→ **Task prompt**
Pull out each line of the records below that contains the word "lobe", and copy those lines unchanged.

+ + + + + + +

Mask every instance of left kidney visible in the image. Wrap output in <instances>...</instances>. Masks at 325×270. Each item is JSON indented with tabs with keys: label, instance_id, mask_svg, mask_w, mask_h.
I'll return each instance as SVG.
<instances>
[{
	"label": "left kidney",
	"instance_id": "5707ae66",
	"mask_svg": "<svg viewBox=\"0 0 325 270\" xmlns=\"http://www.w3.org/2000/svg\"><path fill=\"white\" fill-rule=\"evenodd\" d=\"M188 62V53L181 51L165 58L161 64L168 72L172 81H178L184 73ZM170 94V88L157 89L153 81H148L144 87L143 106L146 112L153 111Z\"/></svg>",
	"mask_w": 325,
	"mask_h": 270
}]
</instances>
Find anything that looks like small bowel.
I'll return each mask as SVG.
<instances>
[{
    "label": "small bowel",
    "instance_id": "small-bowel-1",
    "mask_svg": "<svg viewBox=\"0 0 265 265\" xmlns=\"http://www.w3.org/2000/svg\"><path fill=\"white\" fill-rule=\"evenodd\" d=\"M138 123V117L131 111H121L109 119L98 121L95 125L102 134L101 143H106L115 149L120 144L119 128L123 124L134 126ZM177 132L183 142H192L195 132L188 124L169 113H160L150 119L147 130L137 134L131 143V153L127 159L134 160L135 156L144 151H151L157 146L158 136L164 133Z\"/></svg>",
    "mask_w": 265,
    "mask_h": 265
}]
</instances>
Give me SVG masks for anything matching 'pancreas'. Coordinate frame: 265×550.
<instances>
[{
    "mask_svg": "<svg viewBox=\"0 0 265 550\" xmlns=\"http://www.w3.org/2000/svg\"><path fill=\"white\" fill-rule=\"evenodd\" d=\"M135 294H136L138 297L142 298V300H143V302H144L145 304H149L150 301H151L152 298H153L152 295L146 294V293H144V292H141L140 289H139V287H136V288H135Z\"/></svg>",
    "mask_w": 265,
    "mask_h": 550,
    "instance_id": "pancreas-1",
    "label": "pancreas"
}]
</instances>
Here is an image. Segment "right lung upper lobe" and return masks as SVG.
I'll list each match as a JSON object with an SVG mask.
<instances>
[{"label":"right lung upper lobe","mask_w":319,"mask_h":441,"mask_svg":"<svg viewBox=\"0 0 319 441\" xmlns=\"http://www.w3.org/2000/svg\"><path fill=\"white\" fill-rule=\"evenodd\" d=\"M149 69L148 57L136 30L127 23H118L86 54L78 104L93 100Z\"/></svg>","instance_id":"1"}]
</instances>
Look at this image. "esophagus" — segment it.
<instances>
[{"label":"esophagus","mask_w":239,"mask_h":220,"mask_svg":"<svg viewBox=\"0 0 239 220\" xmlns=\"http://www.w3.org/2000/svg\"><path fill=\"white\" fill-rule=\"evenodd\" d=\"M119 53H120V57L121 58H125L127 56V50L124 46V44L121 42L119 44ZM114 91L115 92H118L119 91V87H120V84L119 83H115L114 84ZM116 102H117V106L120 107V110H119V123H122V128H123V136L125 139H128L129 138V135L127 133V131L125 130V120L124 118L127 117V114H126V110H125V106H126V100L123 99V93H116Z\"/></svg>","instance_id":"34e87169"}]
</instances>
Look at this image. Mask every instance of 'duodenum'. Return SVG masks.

+ + + + + + +

→ **Answer to the task**
Here is an image. Segment "right lung upper lobe" and return masks as SVG.
[{"label":"right lung upper lobe","mask_w":319,"mask_h":441,"mask_svg":"<svg viewBox=\"0 0 319 441\" xmlns=\"http://www.w3.org/2000/svg\"><path fill=\"white\" fill-rule=\"evenodd\" d=\"M149 69L148 57L136 30L127 23H118L86 54L78 104L93 100Z\"/></svg>","instance_id":"1"}]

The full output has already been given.